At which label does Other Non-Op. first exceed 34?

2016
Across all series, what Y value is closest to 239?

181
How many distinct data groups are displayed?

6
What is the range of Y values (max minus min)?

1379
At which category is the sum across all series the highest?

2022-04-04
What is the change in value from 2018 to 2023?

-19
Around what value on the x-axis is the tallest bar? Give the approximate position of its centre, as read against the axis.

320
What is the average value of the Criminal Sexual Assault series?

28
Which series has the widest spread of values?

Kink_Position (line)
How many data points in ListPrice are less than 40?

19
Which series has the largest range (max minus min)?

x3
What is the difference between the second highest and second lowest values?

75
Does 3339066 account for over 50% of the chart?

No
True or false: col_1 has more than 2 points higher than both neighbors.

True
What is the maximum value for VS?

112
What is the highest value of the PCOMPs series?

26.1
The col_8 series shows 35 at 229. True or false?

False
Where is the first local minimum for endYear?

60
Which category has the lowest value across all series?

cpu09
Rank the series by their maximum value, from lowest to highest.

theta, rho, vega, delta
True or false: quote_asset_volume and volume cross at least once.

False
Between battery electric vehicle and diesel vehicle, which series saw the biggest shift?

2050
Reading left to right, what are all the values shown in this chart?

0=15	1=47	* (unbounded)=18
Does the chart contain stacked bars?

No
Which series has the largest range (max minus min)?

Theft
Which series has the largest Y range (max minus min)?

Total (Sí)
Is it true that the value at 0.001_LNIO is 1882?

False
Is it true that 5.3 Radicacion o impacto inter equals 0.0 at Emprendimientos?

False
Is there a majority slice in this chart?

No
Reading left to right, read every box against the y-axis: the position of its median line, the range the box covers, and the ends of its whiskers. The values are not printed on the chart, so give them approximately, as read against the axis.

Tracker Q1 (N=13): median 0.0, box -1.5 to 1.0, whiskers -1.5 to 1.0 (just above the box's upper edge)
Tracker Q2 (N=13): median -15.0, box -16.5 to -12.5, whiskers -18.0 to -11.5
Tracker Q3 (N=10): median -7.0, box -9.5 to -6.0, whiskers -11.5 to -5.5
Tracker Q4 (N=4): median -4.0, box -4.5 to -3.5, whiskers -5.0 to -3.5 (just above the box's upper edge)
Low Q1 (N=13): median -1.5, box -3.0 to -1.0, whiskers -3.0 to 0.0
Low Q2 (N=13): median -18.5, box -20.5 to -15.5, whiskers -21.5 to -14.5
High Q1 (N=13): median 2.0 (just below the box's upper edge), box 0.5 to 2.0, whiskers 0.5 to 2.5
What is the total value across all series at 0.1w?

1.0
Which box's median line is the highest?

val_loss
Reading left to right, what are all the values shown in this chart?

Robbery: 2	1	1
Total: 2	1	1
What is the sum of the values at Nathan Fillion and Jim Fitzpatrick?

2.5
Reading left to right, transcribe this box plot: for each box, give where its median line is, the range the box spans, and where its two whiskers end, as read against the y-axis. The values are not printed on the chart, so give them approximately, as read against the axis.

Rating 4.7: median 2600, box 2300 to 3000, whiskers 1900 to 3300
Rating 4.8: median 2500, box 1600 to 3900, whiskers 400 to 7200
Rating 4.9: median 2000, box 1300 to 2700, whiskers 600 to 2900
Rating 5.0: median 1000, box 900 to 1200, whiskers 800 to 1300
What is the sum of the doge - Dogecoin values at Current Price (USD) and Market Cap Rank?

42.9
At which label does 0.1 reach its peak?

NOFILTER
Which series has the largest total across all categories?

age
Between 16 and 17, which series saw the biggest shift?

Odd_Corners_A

* Goal of the exercise: Starting at the beginning of the data and ending with the line that contains "Which series has the widest spread of values?", print every line verbatim, with both ends included.

* Result of the exercise:
At which label does Other Non-Op. first exceed 34?

2016
Across all series, what Y value is closest to 239?

181
How many distinct data groups are displayed?

6
What is the range of Y values (max minus min)?

1379
At which category is the sum across all series the highest?

2022-04-04
What is the change in value from 2018 to 2023?

-19
Around what value on the x-axis is the tallest bar? Give the approximate position of its centre, as read against the axis.

320
What is the average value of the Criminal Sexual Assault series?

28
Which series has the widest spread of values?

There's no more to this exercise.